§ Prompt
Find the line containing "wrist: (88, 162)" in the listing below. Repeat it exactly, along with each following line up to and including the one containing "ring tip: (97, 116)".

§ Provided information

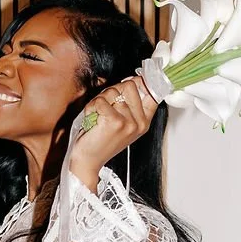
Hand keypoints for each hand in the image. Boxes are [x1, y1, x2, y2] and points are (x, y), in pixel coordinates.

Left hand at [70, 75, 157, 189]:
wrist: (88, 162)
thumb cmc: (100, 142)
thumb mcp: (121, 124)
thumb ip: (129, 105)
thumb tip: (133, 80)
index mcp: (144, 123)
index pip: (152, 93)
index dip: (143, 82)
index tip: (135, 79)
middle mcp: (139, 123)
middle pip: (129, 85)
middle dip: (113, 91)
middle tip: (104, 106)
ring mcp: (129, 123)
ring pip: (113, 92)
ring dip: (99, 101)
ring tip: (97, 116)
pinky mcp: (115, 122)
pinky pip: (101, 100)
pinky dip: (91, 107)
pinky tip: (92, 119)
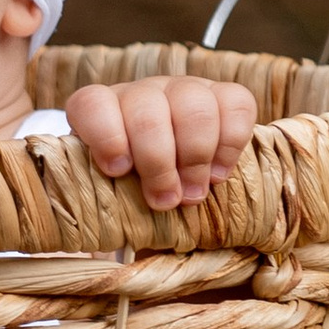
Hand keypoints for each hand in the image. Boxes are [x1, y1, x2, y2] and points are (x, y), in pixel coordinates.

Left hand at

§ Result
wrist: (88, 162)
thumb cmc: (100, 142)
thumb mcp: (121, 124)
thumb ip: (129, 105)
thumb tip: (133, 80)
index mcp: (144, 123)
index pip: (152, 93)
index dip: (143, 82)
index tip: (135, 79)
middle mcp: (139, 123)
middle pip: (129, 85)
middle dip: (113, 91)
middle tip: (104, 106)
ring mcp: (129, 123)
ring pip: (113, 92)
ring dip: (99, 101)
ring tip: (97, 116)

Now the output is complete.